No obstante, antes de salir de la cama y bajar las escaleras la
niña logró llegar a un acuerdo con sus padres: renunciaba
a su regalo a cambio de que cada día le dijeran que tenían
algo especial para ella.
No
cabe duda de que al padre le resultaba de lo más extraño
que una niña le propusiera una cosa así. Con seguridad
habría preferido que le gustaran las gazpacheras donde poder
jugar a cocinar las verduritas de plástico y observar el
escudo del pueblo, reforzar así su identidad o, cuando menos,
la de sus muñecos. En cambio la madre entornó los
ojos y balanceo de arriba abajo la cabeza, como si comprendiera
perfectamente el pacto de la niña. Tantas veces había
fingido ella perder el billete de lotería o se había
negado a verlo sabiendo que no le tocó (pero que a lo mejor
lo miró mal y sí).
Una
conversación privada entre los padres y una rúbrica
en el reverso de un almanaque del año anterior sellaron el
acuerdo. Pasarían el día de Reyes sin juguetes, sin
embargo, decidieron hacer algo especial y fueron a la parcela que
recientemente les habían dejado los abuelos.
Las
tierras se encontraban cerca del manantial y, aunque el laboreo
era mayoritariamente de regadío y aún se cultivaban
allí hortalizas, en la última década habían
sustituido casi todos los árboles frutales por plantones
de olivo que ya lucían a pleno rendimiento.
Una
vez allí, no sólo pasearon, mojaron sus manos y pies
en el pilar y jugaron en la chocilla que el guarda había
construido debajo de un viejo manzano, sino que además recolectaron
varios kilos de aceitunas.
Ese
día la niña se estreno en el oficio del campo, aunque
entonces lo apreciara harto menos como oficio que como juego.
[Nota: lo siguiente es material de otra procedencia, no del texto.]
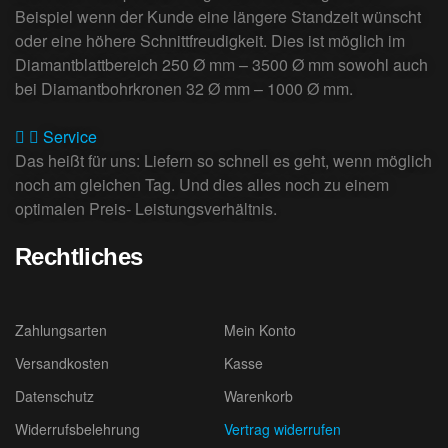
Beispiel wenn der Kunde eine längere Standzeit wünscht
oder eine höhere Schnittfreudigkeit. Dies ist möglich im
Diamantblattbereich 250 Ø mm – 3500 Ø mm sowohl auch
bei Diamantbohrkronen 32 Ø mm – 1000 Ø mm.
Service
Das heißt für uns: Liefern so schnell es geht, wenn möglich
noch am gleichen Tag. Und dies alles noch zu einem
optimalen Preis- Leistungsverhältnis.
Rechtliches
Zahlungsarten
Mein Konto
Versandkosten
Kasse
Datenschutz
Warenkorb
Widerrufsbelehrung
Vertrag widerrufen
Ganó
a su madre en la carrera: "a ver quién coge más",
supervisó que la criba era correcta y que ninguna rama ni
piedra se había colado en los sacos con la cosecha; amontonó
hierbas y ramas secas e hizo un pequeño espantapájaros
de cabeza de hojas verdes; se subió a las piedras más
altas y a las más bajas, se rasgó el pantalón
al convertir en tobogán el chinarral de la colina y, además,
tenía un regalo pendiente. El mundo era maravilloso.
Años
más tarde descubrió que sus padres no cumplieron el
pacto firmado aquel día de Reyes y que sí le dieron
el regalo especial que tenían previsto: su "primer día
de aceitunas" en familia. Suspiró entonces, ni ella
misma sabía si resignada o aliviada.